Laura Shen Partner, Headway Capital

Please describe your current role

I am a co-founder and Partner of Headway Capital, a special situations secondaries firm with €800m under management. Headway Capital provides a full range of liquidity solutions for private assets and invests across all secondary transaction types (secondary directs, GP restructurings, structured transactions and LP interests), geographies, industry sectors and investment stages, specializing in value-added, small to mid-size complex deals.

I tend to think of my primary role as investing, but as one of three Partners of a small firm, I share responsibility for firm management and operational oversight, investor relations, recruiting, etc. and this management role does take up quite a bit of my time.

What attracted you to a career in private equity and how did you get started?

I started my career as an analyst in the leveraged finance group of Goldman Sachs in New York and my first real exposure to private equity was working on a debt issue for a leveraged buyout sponsored by Goldman’s private equity arm. In this capacity, I worked closely with the private equity team and accompanied them on management meetings and due diligence site visits. It was an eye-opening experience for me to learn to think like an investor and I found the buy-side much more interesting; I loved the intellectual challenge of trying to understand an investment’s risks and opportunities, as well as the potential future satisfaction (or learning experience) from experiencing the outcome of an investment decision.

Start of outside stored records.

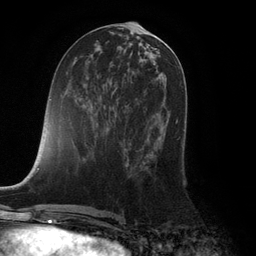
Breast MRI (dynamic contrast-enhanced), one axial slice. Cropped to one breast. Dynamic contrast-enhanced series, time point 2 of 6 at this slice position (early post-contrast). 3 T. TE 2.8 ms, TR 7.3 ms. 256 × 256 image matrix, field of view 180 × 180 mm. Female patient.
Structures marked on this image (semi-automatically segmented with operator editing):
- enhancing-tissue mask used for the functional tumour volume (all voxels passing the contrast-enhancement thresholds inside the analysis volume; usually the tumour): bounding box [x1, y1, x2, y2] px = [175, 119, 183, 171]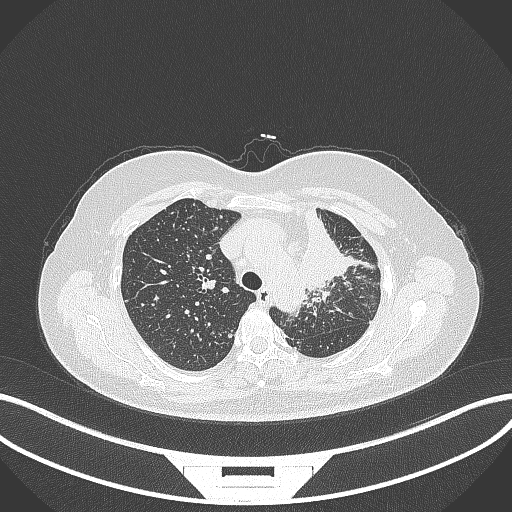
Chest CT, one axial slice; position 250 of 348 along the scan axis; 120 kVp; lung window (W 1500 / L -600 HU); 512 × 512 image matrix. Patient: female, 49 years. From the clinical record (not read from this slice): clinical TNM (as recorded): T1c N0 M1.
Structures marked on this image (rectangle marked by the reading radiologist):
- lung tumour (recorded histology: adenocarcinoma): bounding box [x1, y1, x2, y2] px = [292, 206, 355, 299]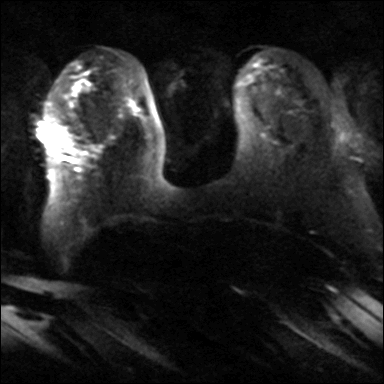
Breast MRI, one axial slice; diffusion-weighted series; image 2 of 4 stored at this slice position (different b-values; order by instance number); 3 T; 4 mm slice thickness; 384 × 384 image matrix, field of view 320 × 320 mm. Female patient.
Structures marked on this image (manually delineated by an expert):
- tumour on diffusion-weighted imaging: bounding box (x1, y1, x2, y2) in pixels: (54, 133, 66, 143)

After completing the Goldman analyst program in 1997, I joined the investment team of Bain Capital in Boston and I have been working in the private equity industry ever since. After completing an MBA at Harvard Business School, I decided to move to Europe and to try something new. Through a recruiter, I discovered the nascent secondary private equity industry and joined Coller Capital in London. In 2004, I left Coller Capital with two colleagues to start Headway Capital.

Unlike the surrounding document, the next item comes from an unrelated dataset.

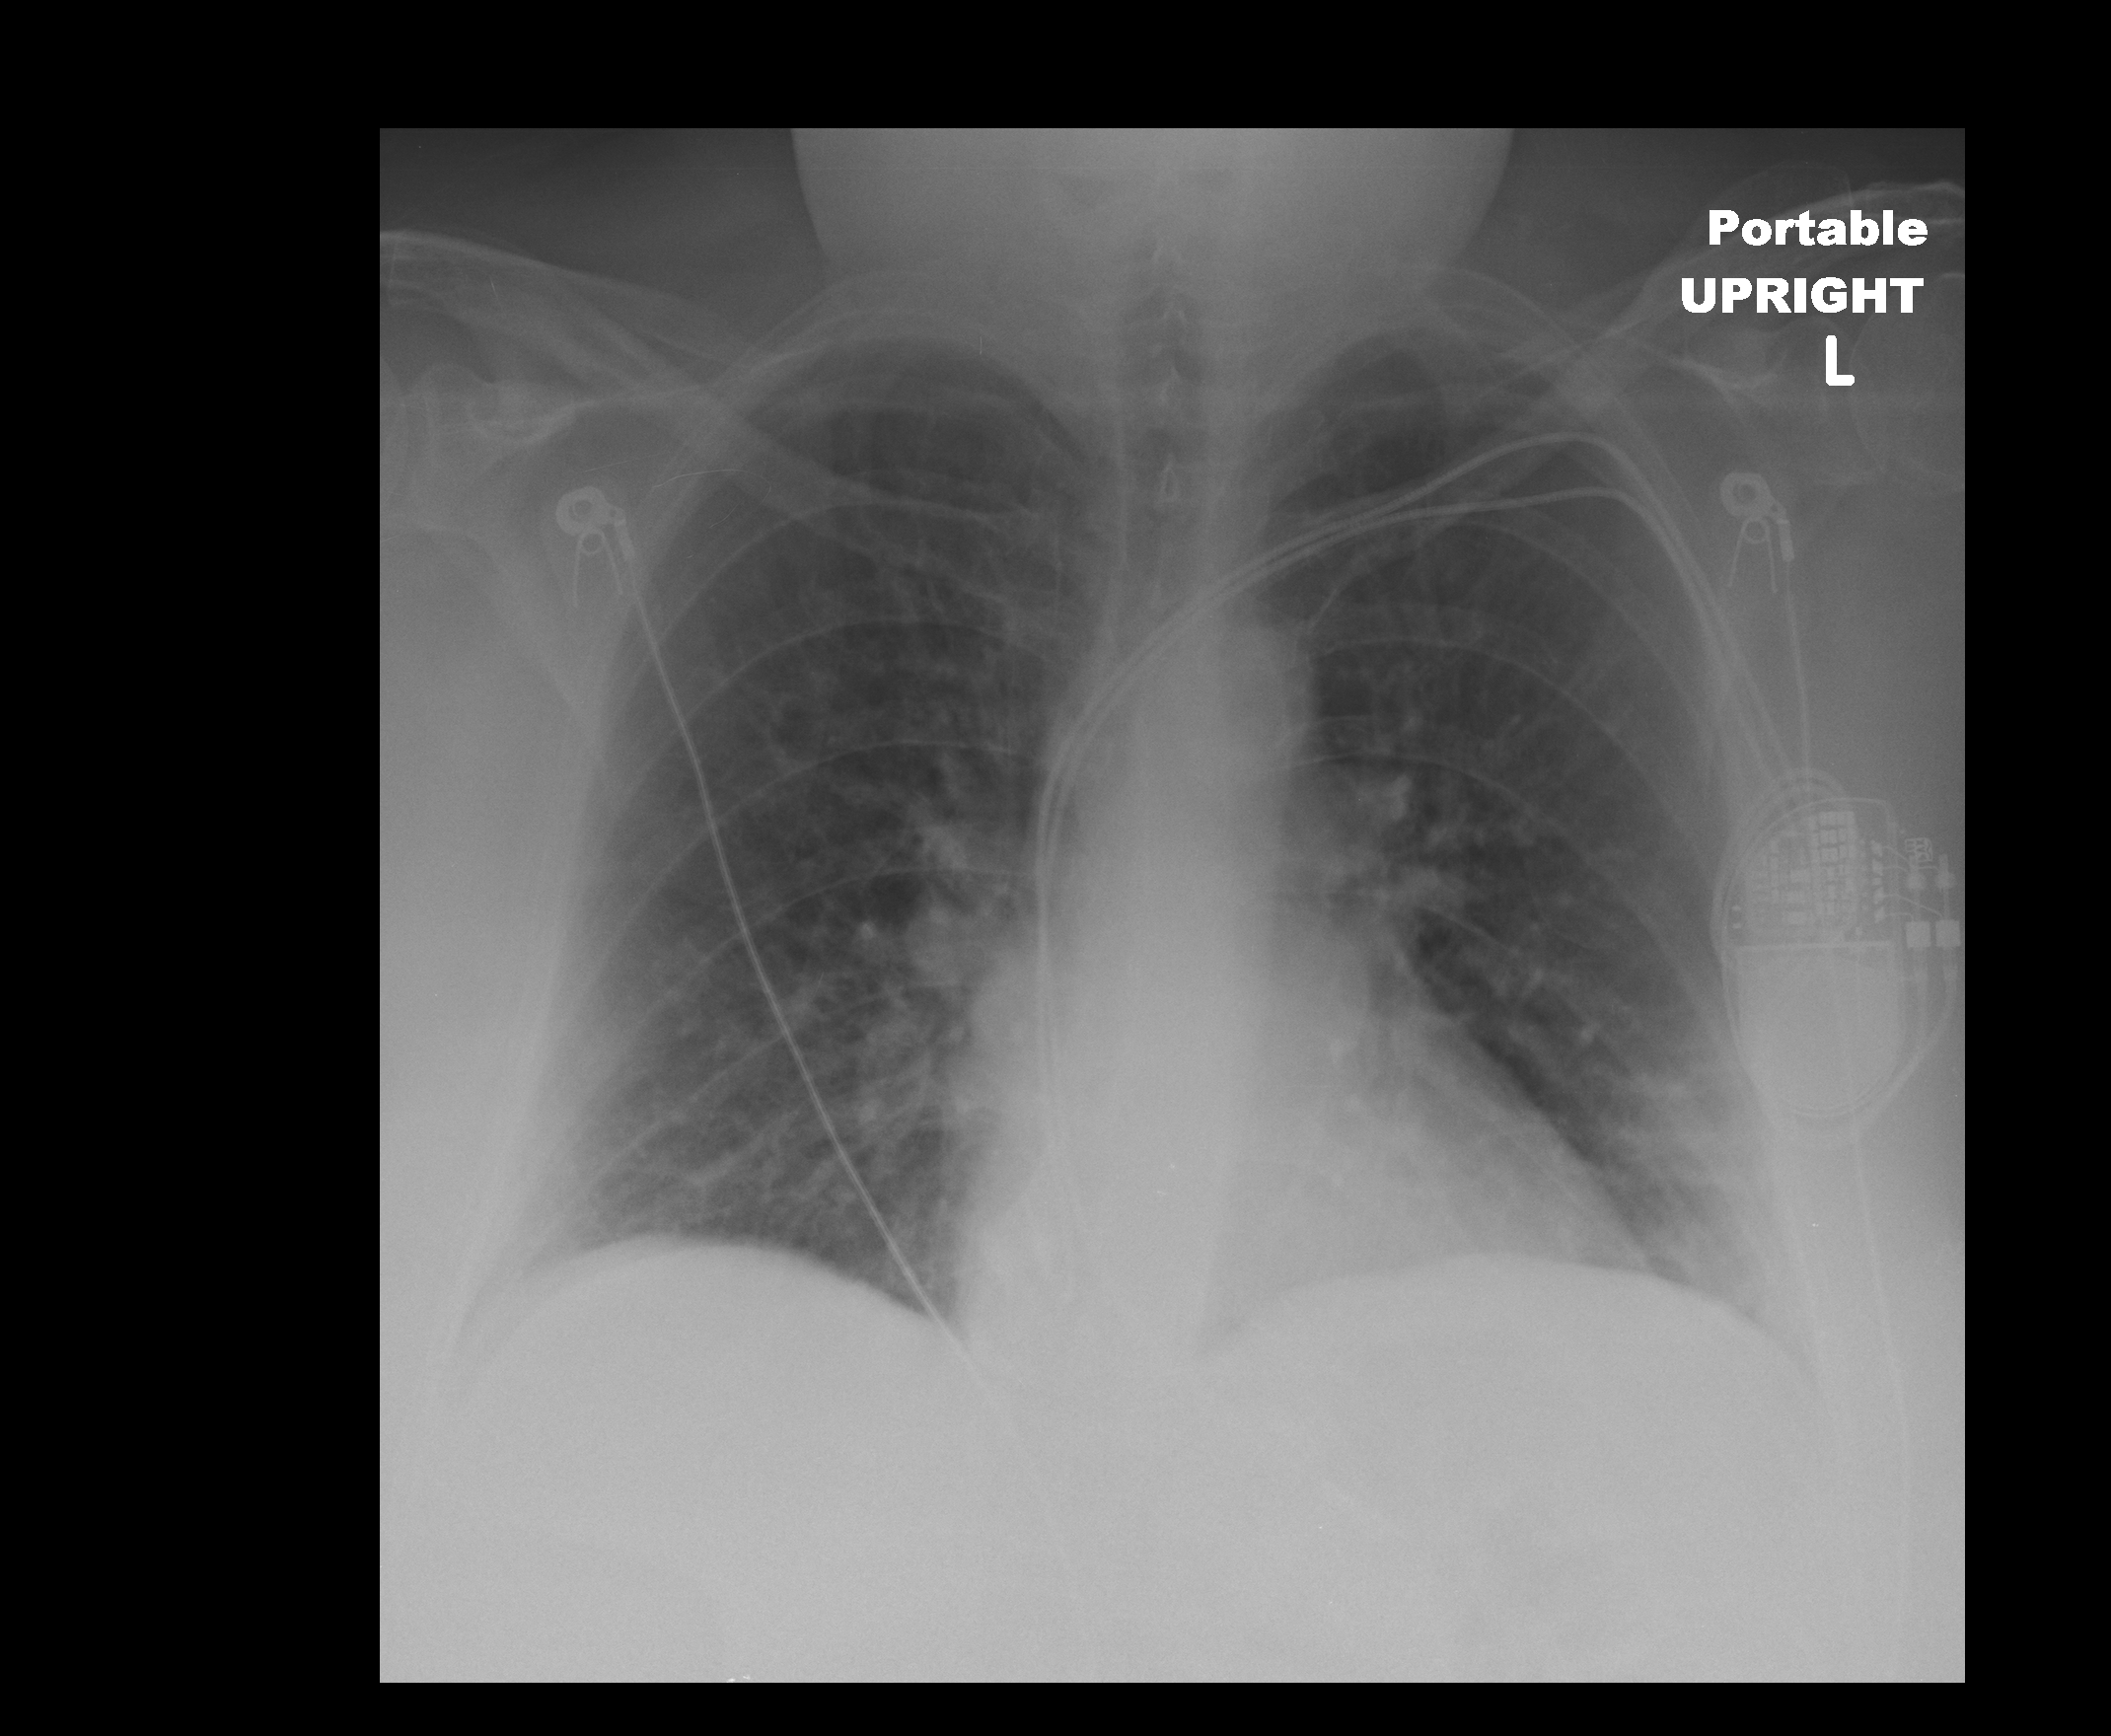
Portable chest radiograph, AP projection. Female patient, age 57 years; COVID-19 (test-positive).
Radiologist's key findings for this exam: Increased interstitial changes in both lungs are symmetric.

What were your motivations behind starting a new private equity firm?

My partners and I were motivated by a combination of different factors that converged at the same time. We saw a niche market (smaller, complex private equity secondaries) that was underserved. We wanted to be more in control of our own destinies, and we didn’t see a future for ourselves at a firm where we could not eventually become part owners. We were also very excited about the prospect to build something. It was fifteen years ago, and we were very young and idealistic. We wanted to build a better investment firm for both employees and investors, and we wanted to have fun doing it. For investors, we wanted to offer a unique product, as well as better interest alignment and transparency. For employees, we wanted to create a partnership that was empowering and inclusive. We actually wrote our mission statement about what type of firm we wanted to be before we wrote our business plan or even fully articulated our strategy.

What were the key challenges in starting a new firm?

Everything takes so much time when starting a new firm. There was a lot that we took for granted in larger organizations. Before becoming entrepreneurs, we were primarily focused on investing and were supported by a large infrastructure of skilled people in different operational areas. And then, all of a sudden, we had to think about things like office space, regulatory approval, compliance, finance and back office, investor relations, IT, recruiting, etc. Looking back now, I see that we were too budget conscious in the beginning and took on too many of these tasks ourselves. For example, I built our first website with some software that came bundled with my laptop, and let’s just say that it was not particularly impressive! Early on, we should have outsourced more of these tasks to the best service providers, despite the costs.

What advice would you give women interested in a career in private equity?

Go for it! Private equity is a great career – I never stop learning and every day is interesting. However, it is very demanding and sometimes I feel like my work/life balance is off-kilter (I have three children and a husband who works even more than I do!), but I’ve learned to cut myself some slack and to accept that every aspect of my life will not be perfect. In life, you have to understand your priorities, act accordingly, and accept that each person’s priorities are different.

Don’t be deterred by the fact that private equity is still a white male dominated industry. Things are improving and there is growing recognition of the value of diversity in making investment decisions. After all, women are the world’s most powerful consumers, and so much of the world’s growth is coming from outside Europe and the US. My advice would be to join a firm where you can find supporters (male or female) and build strong relationships with them. There are lots of great firms out there, but they each have different cultures. I believe it’s important to find the right fit for you personally, because that is where you will both succeed and enjoy yourself the most!